Hermione laughed. "No. There's nothing. It will be Harry sent to clear out my things, and he already knows everything in my diary. And I kicked the Dreamless Sleep habit years ago."
"Will you humor me for a moment, then?"
"Humor you?"
"Yes. I'm allowed a bit of Christmas Eve nostalgia of my own, you know."
He wouldn't say another word on it, just led her though the castle by her hand again. He brought her to the Charms corridor where Knightly, the Charms professor, had put up a sprig of enchanted mistletoe. Hermione had heard more stories of students trying to avoid it or trying to break the enchantment without a kiss when they were caught beneath it than she cared to recall.
"The mistletoe?" she asked when he paused just outside the range of the charms.
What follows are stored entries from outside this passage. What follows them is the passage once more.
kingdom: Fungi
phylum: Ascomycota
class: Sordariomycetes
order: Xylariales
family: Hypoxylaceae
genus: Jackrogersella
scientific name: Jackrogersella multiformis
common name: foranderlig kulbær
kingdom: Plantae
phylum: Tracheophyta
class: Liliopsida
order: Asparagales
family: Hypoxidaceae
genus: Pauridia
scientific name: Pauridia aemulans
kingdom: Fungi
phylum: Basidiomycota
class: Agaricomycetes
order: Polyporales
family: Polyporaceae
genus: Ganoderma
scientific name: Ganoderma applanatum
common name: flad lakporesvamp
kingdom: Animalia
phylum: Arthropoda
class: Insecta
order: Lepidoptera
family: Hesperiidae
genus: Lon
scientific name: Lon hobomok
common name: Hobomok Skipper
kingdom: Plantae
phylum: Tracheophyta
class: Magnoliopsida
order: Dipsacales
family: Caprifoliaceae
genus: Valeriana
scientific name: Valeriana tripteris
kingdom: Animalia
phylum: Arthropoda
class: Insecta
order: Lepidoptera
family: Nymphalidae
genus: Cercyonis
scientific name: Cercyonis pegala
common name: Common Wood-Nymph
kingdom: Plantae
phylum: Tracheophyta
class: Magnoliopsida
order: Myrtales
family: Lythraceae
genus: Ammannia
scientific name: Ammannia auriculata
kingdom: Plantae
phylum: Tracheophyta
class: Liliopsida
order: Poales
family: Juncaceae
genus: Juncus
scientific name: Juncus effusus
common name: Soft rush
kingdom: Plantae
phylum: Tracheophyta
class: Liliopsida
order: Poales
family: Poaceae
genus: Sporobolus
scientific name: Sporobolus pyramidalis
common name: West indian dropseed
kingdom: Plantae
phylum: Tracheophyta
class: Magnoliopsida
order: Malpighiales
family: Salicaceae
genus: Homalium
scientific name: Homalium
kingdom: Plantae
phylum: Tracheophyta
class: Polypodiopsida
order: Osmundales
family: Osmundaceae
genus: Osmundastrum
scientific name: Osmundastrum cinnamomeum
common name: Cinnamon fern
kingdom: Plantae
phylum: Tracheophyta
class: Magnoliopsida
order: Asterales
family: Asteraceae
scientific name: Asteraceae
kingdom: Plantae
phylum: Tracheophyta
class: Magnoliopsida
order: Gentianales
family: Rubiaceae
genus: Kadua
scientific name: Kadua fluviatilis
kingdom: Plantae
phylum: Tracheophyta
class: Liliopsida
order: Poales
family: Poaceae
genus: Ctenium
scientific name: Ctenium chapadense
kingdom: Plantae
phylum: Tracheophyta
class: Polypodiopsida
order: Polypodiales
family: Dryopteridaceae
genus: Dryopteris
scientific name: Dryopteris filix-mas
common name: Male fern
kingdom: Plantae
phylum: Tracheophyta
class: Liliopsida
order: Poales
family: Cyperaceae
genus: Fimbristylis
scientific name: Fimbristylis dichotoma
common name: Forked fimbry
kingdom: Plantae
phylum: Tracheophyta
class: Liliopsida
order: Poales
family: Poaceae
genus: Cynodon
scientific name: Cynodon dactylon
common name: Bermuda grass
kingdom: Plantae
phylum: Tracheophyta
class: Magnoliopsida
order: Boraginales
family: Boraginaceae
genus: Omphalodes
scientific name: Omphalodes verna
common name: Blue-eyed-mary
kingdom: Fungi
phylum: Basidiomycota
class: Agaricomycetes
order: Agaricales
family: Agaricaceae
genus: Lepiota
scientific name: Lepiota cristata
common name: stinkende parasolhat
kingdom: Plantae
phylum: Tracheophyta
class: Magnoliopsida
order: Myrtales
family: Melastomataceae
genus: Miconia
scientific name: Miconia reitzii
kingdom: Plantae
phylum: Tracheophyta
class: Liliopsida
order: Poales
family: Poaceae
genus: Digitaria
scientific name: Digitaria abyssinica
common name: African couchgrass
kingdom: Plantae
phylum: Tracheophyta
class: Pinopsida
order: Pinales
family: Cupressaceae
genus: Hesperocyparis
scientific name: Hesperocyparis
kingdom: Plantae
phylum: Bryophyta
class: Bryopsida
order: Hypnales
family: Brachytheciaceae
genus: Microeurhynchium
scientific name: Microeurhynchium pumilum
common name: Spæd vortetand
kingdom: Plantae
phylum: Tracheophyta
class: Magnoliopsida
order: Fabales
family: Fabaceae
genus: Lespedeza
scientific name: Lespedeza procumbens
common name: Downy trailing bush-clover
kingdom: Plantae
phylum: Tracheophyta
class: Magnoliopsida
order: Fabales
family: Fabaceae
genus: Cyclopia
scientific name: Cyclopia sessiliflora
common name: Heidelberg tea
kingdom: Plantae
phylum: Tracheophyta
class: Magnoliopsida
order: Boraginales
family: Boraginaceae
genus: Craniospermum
"You were caught under it the first year you taught," he said. She nodded, smiling at the memory. She'd kissed a first year on the cheek to get out from underneath it, laughing heartily at the dread on the little boy's face when he'd first thought he'd been caught under the mistletoe with a teacher and she'd been about to plant a wet one on him. It was one of her fondest memories of the castle.
"Poor Mister Avery," she said, still smirking to herself.
"Logan told me about it, and the thought never really went away," he said, then stepped beneath the mistletoe. The charm wouldn't really work on him since he was a ghost, but that was beside the point. He held a hand out to her.
"A proper kiss this time, I think," she said. He smiled.